The National Bioterrorism Hospital Preparedness Program (NBHPP) was established by enactment of the Public Health Security and Bioterrorism Preparedness and Response Act of 2002. The Act was superseded by the Pandemic and All Hazards Preparedness Act (PAHPA) in 2006, and the name of the NBHPP changed to the Hospital Preparedness Program (HPP).
The NBHPP was managed by the Health Resources Services Administration (HRSA) in the Department of Health and Human Services (HHS) until the Assistant Secretary for Preparedness and Response (ASPR) was created under PAHPA, and HHS healthcare preparedness activities were transferred to ASPR.
The HPP offers funding opportunities to 62 state and territory departments of public health to support the building of healthcare capabilities. The Capabilities are described in the Healthcare Preparedness and Response Capabilities, published in 2016.
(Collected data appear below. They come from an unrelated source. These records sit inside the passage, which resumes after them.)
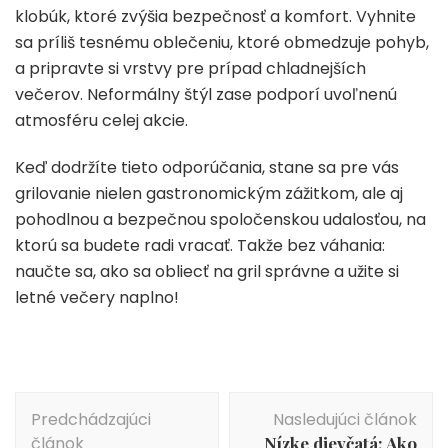
klobúk, ktoré zvýšia bezpečnosť a komfort. Vyhnite
sa príliš tesnému oblečeniu, ktoré obmedzuje pohyb,
a pripravte si vrstvy pre prípad chladnejších
večerov. Neformálny štýl zase podporí uvoľnenú
atmosféru celej akcie.
Keď dodržíte tieto odporúčania, stane sa pre vás
grilovanie nielen gastronomickým zážitkom, ale aj
pohodlnou a bezpečnou spoločenskou udalosťou, na
ktorú sa budete radi vracať. Takže bez váhania:
naučte sa, ako sa obliecť na gril správne a užite si
letné večery naplno!
Navigácia
Predchádzajúci
Nasledujúci článok
v
článok
Nízke dievčatá: Ako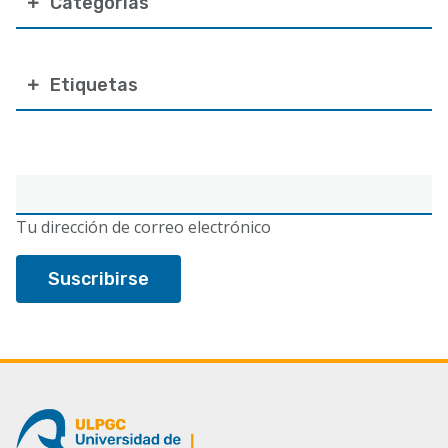
Categorías
Etiquetas
Correo
electrónico
Tu dirección de correo electrónico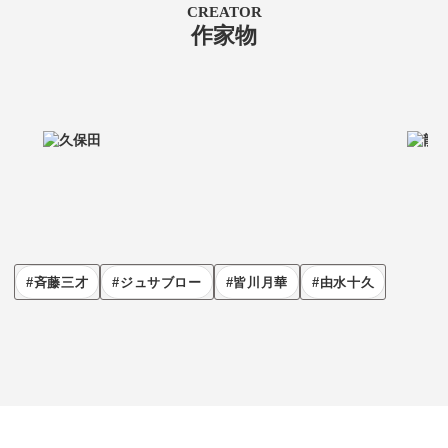
CREATOR
作家物
斉藤三才
ジュサブロー
皆川月華
由水十久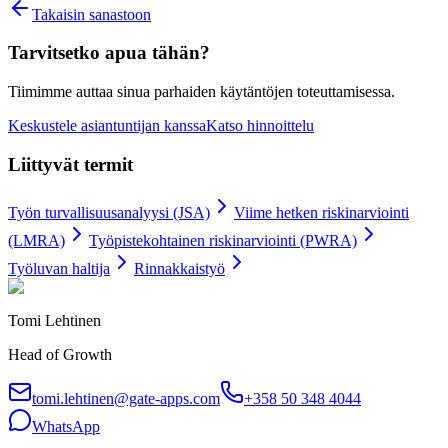
Takaisin sanastoon
Tarvitsetko apua tähän?
Tiimimme auttaa sinua parhaiden käytäntöjen toteuttamisessa.
Keskustele asiantuntijan kanssa
Katso hinnoittelu
Liittyvät termit
Työn turvallisuusanalyysi (JSA)
Viime hetken riskinarviointi
(LMRA)
Työpistekohtainen riskinarviointi (PWRA)
Työluvan haltija
Rinnakkaistyö
Tomi Lehtinen
Head of Growth
tomi.lehtinen@gate-apps.com
+358 50 348 4044
WhatsApp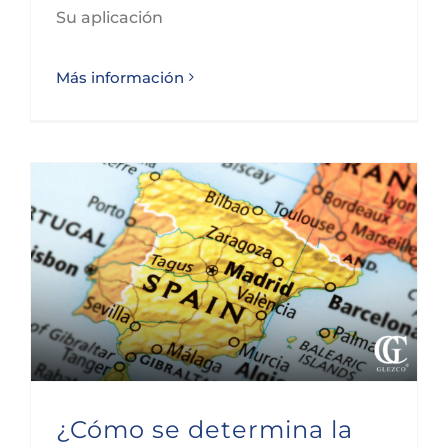
Su aplicación
Más información
¿Cómo se determina la residencia en territorio español?
¿Cómo se determina la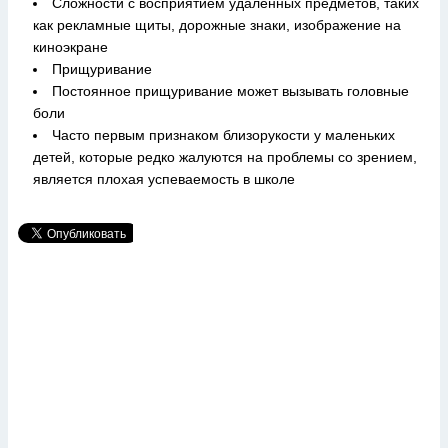
Сложности с восприятием удаленных предметов, таких
как рекламные щиты, дорожные знаки, изображение на
киноэкране
Прищуривание
Постоянное прищуривание может вызывать головные
боли
Часто первым признаком близорукости у маленьких
детей, которые редко жалуются на проблемы со зрением,
является плохая успеваемость в школе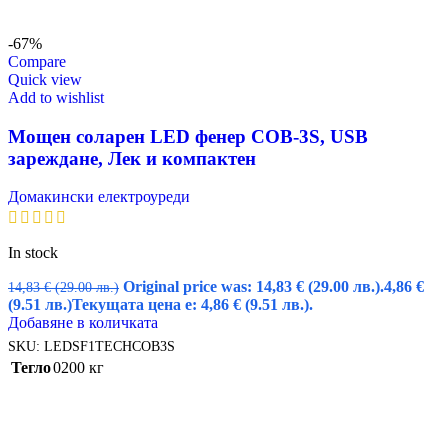
-67%
Compare
Quick view
Add to wishlist
Мощен соларен LED фенер COB-3S, USB
зареждане, Лек и компактен
Домакински електроуреди
In stock
Original price was: 14,83 € (29.00 лв.).
4,86
€
14,83
€
(29.00 лв.)
(9.51 лв.)
Текущата цена е: 4,86 € (9.51 лв.).
Добавяне в количката
SKU:
LEDSF1TECHCOB3S
Тегло
0200 кг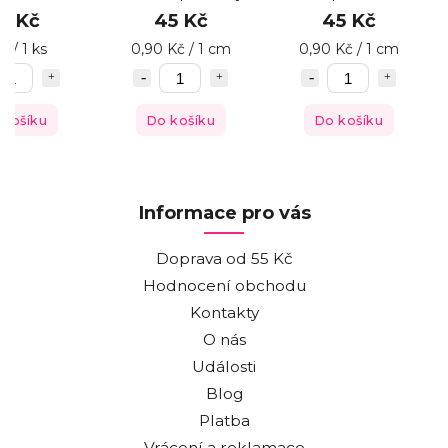
bílý
20 Kč
45 Kč
45 Kč
Kč / 1 ks
0,90 Kč / 1 cm
0,90 Kč / 1 cm
o košíku
Do košíku
Do košíku
Informace pro vás
Doprava od 55 Kč
Hodnocení obchodu
Kontakty
O nás
Události
Blog
Platba
Vrácení a reklamace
Cooperative agreements provide funding to help state and local governments, healthcare coalitions, and Emergency Support Function (ESF) #8 planners identify gaps in preparedness, determine specific priorities, and develop plans for building and sustaining the eight national stakeholder-created and vetted healthcare-specific capabilities.
While HPP continues to encourage preparedness at the hospital level, evidence and real-world events have illustrated that hospitals cannot be successful in response without robust community healthcare preparedness – engaging critical partners.